Structural elucidation and dynamic studies of MO tripeptide diastereomers (M = technetium-99m, technetium-99, rhenium): An extension to targeted radiopharmaceuticals.

摘要

Neotect(TM) (99mTc depreotide), the first targeted radiopharmaceutical that entered clinical use as imaging agent for lung tumors, consisted of two species that were purportedly identified as syn and anti diastereomers based on NMR, mass spec, and IR data. Because their biological behaviors are significantly different, it was critical to obtain the absolute identity for each diastereomer. This dissertation has accomplished this goal using [MV=O] tripeptide diastereomers. Moreover, since the identification of these diastereomers is general for all 99mTc tripeptide (comprised of L amino acids) complexes, this information will aid in the identification of the 99mTc and 188Re radiopharmaceuticals when the [M=O]+3 core in a tripeptide binding site is employed.; We isolated 99Tc and Re diastereomers of several tripeptide ligands, including three (MKC, FKC, and YKC) that closely model 99m Tc depreotide. Using X-ray crystallography, we show that, as expected, the TcO is bound to the ligand in a square pyramidal coordination environment.
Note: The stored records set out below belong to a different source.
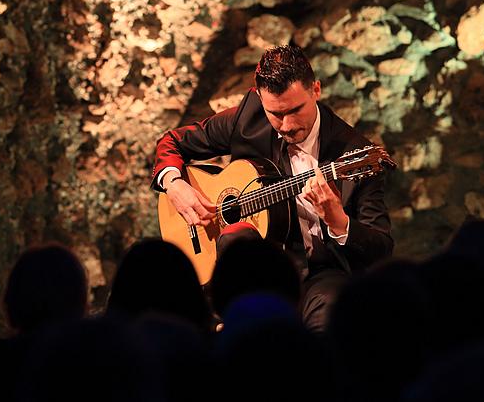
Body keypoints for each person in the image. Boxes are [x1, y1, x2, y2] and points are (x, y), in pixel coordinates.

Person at [152, 44, 393, 331]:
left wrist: (338, 221)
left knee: (326, 327)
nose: (286, 125)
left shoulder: (354, 153)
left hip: (320, 274)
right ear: (260, 99)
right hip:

The crystallography demonstrated that the early eluting peak (A) corresponds to the "anti" diastereomer where the Tc=O group is on the opposite side of the square plane formed by the ligand backbone relative to the pendant groups of the tripeptide ligand, and the later eluting peak (B) corresponds to the "syn" diastereomer, where the Tc=O group is on the same side of the plane as the residues of the tripeptide. Moreover, 1H NMR and circular dichroism spectroscopy confirm that the 99/99mTc tripeptide models have the same diastereomer profile as 99/99mTc depreotide.; Observations made during the syntheses of 99Tc and Re diastereomers provided hypotheses for the stability of diastereomers. Stability of diastereomers was addressed by quantitative kinetic studies of the interconversion of the 99mTc analogs. We postulate that hydrogen bonding of residues, for example the epsilonNH3 of lysine with the -yl oxygen of the Tc/Re=O or with a carbonyl of the tripeptide in syn complexes, may be a stabilizing force. Also, the potential hydrogen bonding of the Tc=O with the C-terminal amide appears to be a stabilizing factor in MO FGC anti (M=Tc,Re) according to experimental kinetic studies and preliminary DFT calculations.